Парадигмы культуры ХХ века
На XIX в. приходятся самые экстремальные мифы новоевропейской культуры о центральном положении человека во Вселенной, например, открывающее гегелевские «Лекции по эстетике» рассуждение о том, что любая, даже вполне незначительная мысль («schiefer Einfall»), промелькнувшая в человеческой голове, более свободна и, следовательно, эстетически более значима, чем любое, сколь угодно грандиозное явление природы (которая не ведает этой самой свободы). Антропоморфный «мировой дух» Гегеля царственно шествует через века и эпохи, через разломы и противоречия к самопознанию и примирению с собой в окончательной и совершенной гармонии. Мистические видения и афоризмы Р.У. Эмерсона рисуют царственного Человека как господина Вселенной и равноправного собеседника самого Творца, и аналогичные убеждения легко обнаружить у Т. Карлейля, В. Белинского, К. Маркса, И. Тэна, Я. Буркхардта и других. К вершинам этого мифологического ряда принадлежат и «Ода к радости» Шиллера – Бетховена, и атеистическая «религия человека» О. Конта.
Источником этой парадигмы был новооткрытый Ренессансом римский идеал Homo Humanus, возникший как ценностная противоположность угрожающему Homo Barbarus. Родилась система знаний и смыслов, ритуалов и сверхценностей, обозначаемая словом Humanitas. Она восходит к греческому идеалу самодостаточного просвещенного человека – идеалу paideia, призванному поставить полисного оратора, политика и философа над смутным хаосом природы и дикости.

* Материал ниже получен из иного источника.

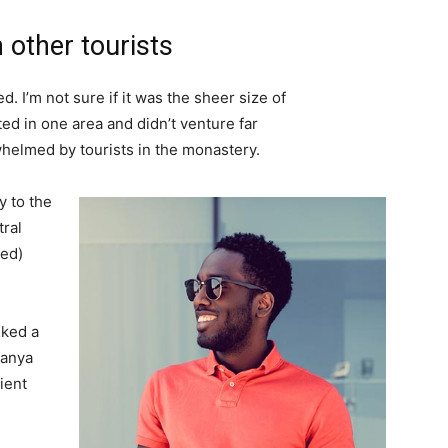
 other tourists
. I’m not sure if it was the sheer size of
d in one area and didn’t venture far
whelmed by tourists in the monastery.
 to the
tral
ved)
lked a
Banya
ient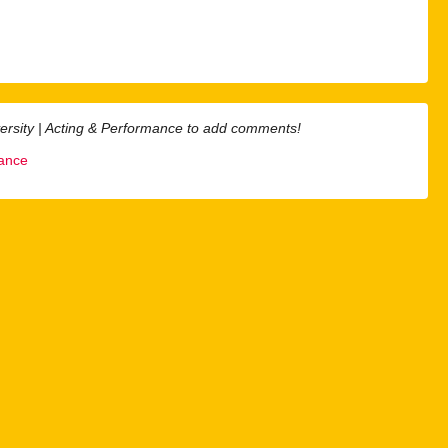
ersity | Acting & Performance to add comments!
mance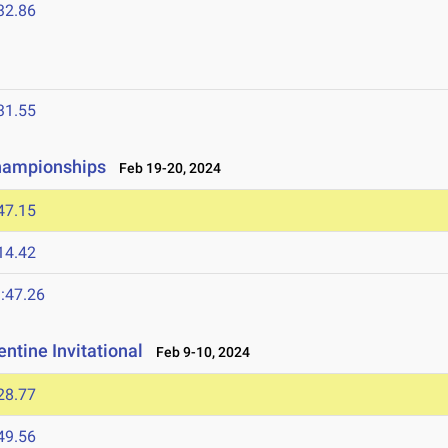
32.86
31.55
Championships
Feb 19-20, 2024
47.15
14.42
:47.26
ntine Invitational
Feb 9-10, 2024
28.77
49.56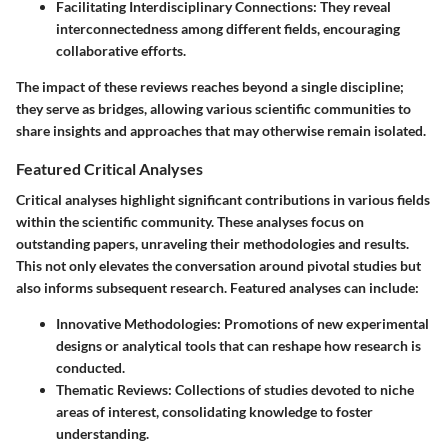
Facilitating Interdisciplinary Connections
: They reveal
interconnectedness among different fields, encouraging
collaborative efforts.
The impact of these reviews reaches beyond a single discipline;
they serve as bridges, allowing various scientific communities to
share insights and approaches that may otherwise remain isolated.
Featured Critical Analyses
Critical analyses highlight significant contributions in various fields
within the scientific community. These analyses focus on
outstanding papers, unraveling their methodologies and results.
This not only elevates the conversation around pivotal studies but
also informs subsequent research. Featured analyses can include:
Innovative Methodologies
: Promotions of new experimental
designs or analytical tools that can reshape how research is
conducted.
Thematic Reviews
: Collections of studies devoted to niche
areas of interest, consolidating knowledge to foster
understanding.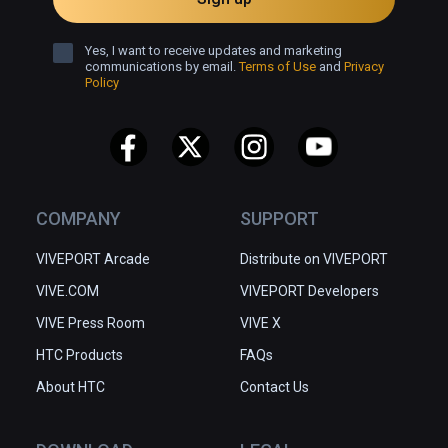
Yes, I want to receive updates and marketing
communications by email.
Terms of Use
and
Privacy
Policy
COMPANY
SUPPORT
VIVEPORT Arcade
Distribute on VIVEPORT
VIVE.COM
VIVEPORT Developers
VIVE Press Room
VIVE X
HTC Products
FAQs
About HTC
Contact Us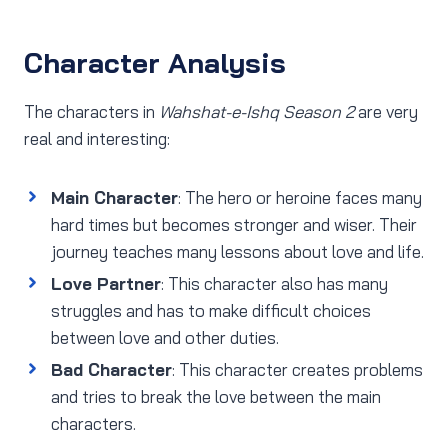
Character Analysis
The characters in
Wahshat-e-Ishq Season 2
are very
real and interesting:
Main Character
: The hero or heroine faces many
hard times but becomes stronger and wiser. Their
journey teaches many lessons about love and life.
Love Partner
: This character also has many
struggles and has to make difficult choices
between love and other duties.
Bad Character
: This character creates problems
and tries to break the love between the main
characters.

Вырабатываются и развиваются понятия Humatité, Humanity, Humanität, означающие сообщество просвещенных и гуманных людей плюс сам комплекс просвещенности и гуманности; слово «цивилизация» является на этом этапе не столько нейтральным культурологическим обозначением (типа «китайская цивилизация», «исламская цивилизация»), сколько сугубо ценностным противопоставлением «цивилизованных» людей, причастных к гуманности и просвещению, всем прочим, отсталым и диким обитателям планеты. Двуединая конструкция (Humanité – Civilisation) располагается в смысловом центре картины мира. Эта парадигма сохраняется и в дальнейшем, и ее именем клянутся практически все политические течения ХХ в., даже экстремистские и обскурантистские, как и многие мыслители и художники – от Т. Манна до Ж.-П. Сартра, от М. Горького до К. Поппера. Достаточно точным безоценочным обозначением этой ценностной установки мог бы стать термин «антропоцентрический цивилизационизм» (другой вариант: комплекс антропокультурности).
Эти термины в значительной степени пересекаются с понятием «большого нарратива» у Ж.-Ф. Лиотара. Под «большим нарративом» Нового и Новейшего времени подразумевается просветительски-гегелевски-романтическая мифология триумфального шествия человеческого духа к эмансипации, избавлению от заблуждения проклятого прошлого, к самопознанию (т.е. власти над собой) и господству над природой, историей и обществом посредством антропоморфизации последних, то есть приписывания им упорядоченных ценностных структур человеческой цивилизации.
Этот супермиф приводит его сторонников к определенному структурированию картины мира. В центре и наверху системы ценностей помещается цивилизованный человек, а все его окружение измеряется и формируется по его меркам, за которые принимаются прежде всего разум и мораль. Культура, вырастающая на фундаменте христианства и просвещения, генерировала убежденность в том, что культурой и искусством можно считать только такие системы смыслов, которые заряжены «духовностью», «гуманностью», «разумностью» (в частном случае это могут быть «правда жизни» и «высокая идейность» российской художественной традиции). Завершителями строительства этой парадигмы были великие умы либеральной просвещенной буржуазии, но ее структура чрезвычайно напоминает политическую систему и идеологию просвещенных монархий XVII–XVIII вв.: в центре и наверху стоит обожествляемый повелитель, а смысловое поле вокруг него строго и регулярно упорядочено в соответствии с верховной волей «принцепса».